Formal verification with proof assistants like Lean can close this gap. A specification becomes a theorem. An implementation becomes a proof. The proof assistant verifies that the proof is valid. DeepMind's AlphaProof achieved silver-medal performance on IMO 2024 by combining LLM generation with Lean verification. The formal language provides what informal reasoning cannot: certainty that the proof is correct. No hallucination risk in the verification step because Lean is deterministic.
The connection to typed holes: a hole with a formal specification is a proof obligation. Filling the hole means discharging the obligation. The LLM can propose fills; Lean verifies them. Generation remains probabilistic, but verification is deterministic.
Coupling RLM systems with a first-class Lean REPL enables the system to build formalizations and proofs to accompany specifications, plans, and even algorithmic models. It provides a domain in which to construct high-quality verifiers. The system can iterate between generation and verification, using verification failures to guide further generation.
I've been making significant progress on building Lean into my RLM systems as a first-class capability. I'm currently working on improving the agentic logic and interop, but the integration points are now concrete, allowing me to focus on efficacy and efficiency.
Model Orchestration
If an RLM can fan out to and orchestrate many models and tools, that provides an excellent way to take advantage of models optimized for specific tasks or domains. A general-purpose model for coordination and synthesis. Specialized models for code generation, proof search, constraint solving, and domain-specific tasks. Higher efficacy and efficiency through appropriate routing.
Specialized models often require pre/post training, fine tuning, distillation, quantization, merging, or a number of other operations, in conjunction with domain-specific data. Managing this varied workflow requires a systematic approach: programmable, repeatable, high-quality, effective, and efficient, yet modular enough to accommodate new techniques as the landscape continues to evolve.
This is the model build system problem. It's not the focus of this post, but it's a necessary piece of the larger vision. Future posts will explore it in more depth.
What Exists, What's Emerging, What's Needed
What exists and works:
- Constrained decoding for autoregressive models (Ananke, llguidance, Outlines)

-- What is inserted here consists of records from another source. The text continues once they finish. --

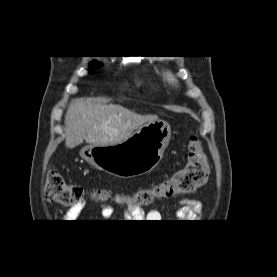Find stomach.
<instances>
[{
  "label": "stomach",
  "instance_id": "0dacf381",
  "mask_svg": "<svg viewBox=\"0 0 277 277\" xmlns=\"http://www.w3.org/2000/svg\"><path fill=\"white\" fill-rule=\"evenodd\" d=\"M170 137V125L157 120L144 124L121 143L85 146L80 156L106 173L133 177L149 172L159 164Z\"/></svg>",
  "mask_w": 277,
  "mask_h": 277
}]
</instances>
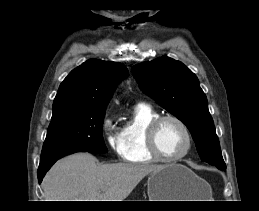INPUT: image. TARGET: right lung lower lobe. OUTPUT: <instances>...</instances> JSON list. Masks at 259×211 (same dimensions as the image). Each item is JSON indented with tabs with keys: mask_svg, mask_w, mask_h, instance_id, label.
<instances>
[{
	"mask_svg": "<svg viewBox=\"0 0 259 211\" xmlns=\"http://www.w3.org/2000/svg\"><path fill=\"white\" fill-rule=\"evenodd\" d=\"M74 152L71 153H63V154H59L57 156H54L51 159H48L44 162H40V166L38 168V181L39 183H41L43 177L45 176L46 172L50 169V167L60 158L68 155V154H72Z\"/></svg>",
	"mask_w": 259,
	"mask_h": 211,
	"instance_id": "right-lung-lower-lobe-1",
	"label": "right lung lower lobe"
}]
</instances>
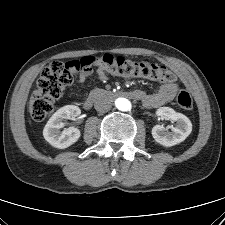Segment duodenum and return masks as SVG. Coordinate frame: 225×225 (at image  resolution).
Segmentation results:
<instances>
[{
	"label": "duodenum",
	"mask_w": 225,
	"mask_h": 225,
	"mask_svg": "<svg viewBox=\"0 0 225 225\" xmlns=\"http://www.w3.org/2000/svg\"><path fill=\"white\" fill-rule=\"evenodd\" d=\"M125 96V97H133L138 99L137 92H130V91H121V92H114L111 90H104V89H96L92 91L83 101V106L85 109H90L92 104L95 100L100 99L104 96Z\"/></svg>",
	"instance_id": "410a0bca"
}]
</instances>
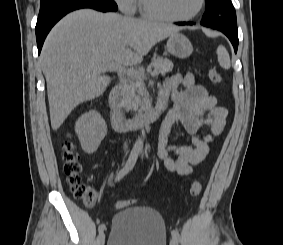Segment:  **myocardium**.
I'll return each instance as SVG.
<instances>
[{"mask_svg": "<svg viewBox=\"0 0 283 245\" xmlns=\"http://www.w3.org/2000/svg\"><path fill=\"white\" fill-rule=\"evenodd\" d=\"M205 3H206V0H199V4L196 10L187 16L170 17V16L163 15L161 13H158L152 10L151 8H149L146 0H140L141 10L145 17L152 19V20L163 21V22H173V23L187 22V21L194 19L196 16H198L201 13V11L203 10L205 6Z\"/></svg>", "mask_w": 283, "mask_h": 245, "instance_id": "f54148a6", "label": "myocardium"}]
</instances>
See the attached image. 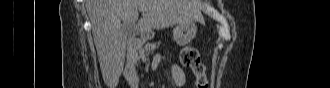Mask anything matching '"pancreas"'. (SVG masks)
<instances>
[{
    "label": "pancreas",
    "mask_w": 330,
    "mask_h": 88,
    "mask_svg": "<svg viewBox=\"0 0 330 88\" xmlns=\"http://www.w3.org/2000/svg\"><path fill=\"white\" fill-rule=\"evenodd\" d=\"M160 43H158L159 45ZM157 44L156 43H148L146 44L145 48L141 50L140 52V58H143L144 60H148L147 55L150 53H153L154 50L156 49Z\"/></svg>",
    "instance_id": "1"
}]
</instances>
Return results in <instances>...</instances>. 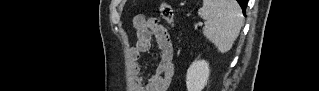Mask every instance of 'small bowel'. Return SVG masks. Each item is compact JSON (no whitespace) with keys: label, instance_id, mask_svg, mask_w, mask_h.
<instances>
[{"label":"small bowel","instance_id":"small-bowel-1","mask_svg":"<svg viewBox=\"0 0 319 91\" xmlns=\"http://www.w3.org/2000/svg\"><path fill=\"white\" fill-rule=\"evenodd\" d=\"M137 41L132 54L137 58L150 51L154 41L159 49V62L147 79L139 74L140 64L133 63V91H167L174 74V48L169 31L155 17L137 16L134 19Z\"/></svg>","mask_w":319,"mask_h":91}]
</instances>
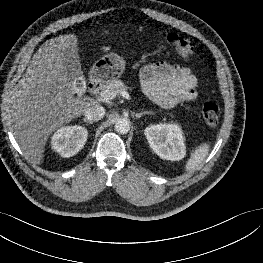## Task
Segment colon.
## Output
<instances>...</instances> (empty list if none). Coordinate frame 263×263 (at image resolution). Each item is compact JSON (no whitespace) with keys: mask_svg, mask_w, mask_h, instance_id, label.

- Typed holes improving LLM completion (Hazel research)
- RLM architectures for long context and tool integration (MIT RLM)
- Model and tool orchestration (NVIDIA ToolOrchestra)
What's emerging:
- CLaSH coordination between logical and semantic constraints
- Proof assistant integration for verification (Lean REPLs in RLM systems)
- Constraint-driven diffusion and flow-matching (ASTRAL)
What's needed:
- Tooling that makes these patterns accessible to working engineers
- Standards for semantic context (ChatLSP is a decent starting point)
- More research on how constraints interact across generation paradigms
Onward
This post sketches the landscape I'm currently exploring. Subsequent posts will go deeper into each of the key areas (and a few bits that didn't make the editing cut, this time around).
Overall, I'm hoping that I can start to paint a clear picture of a valuable new way of doing things, and some elegant yet pragmatic ways of getting there. The goal is to provide new capabilities that integrate with existing workflows and systems, enabling people and machines to collaborate on verified software.
As always, the outcome is the point. AI and code generation are just tools.
Let's empower people to create the outcomes they want.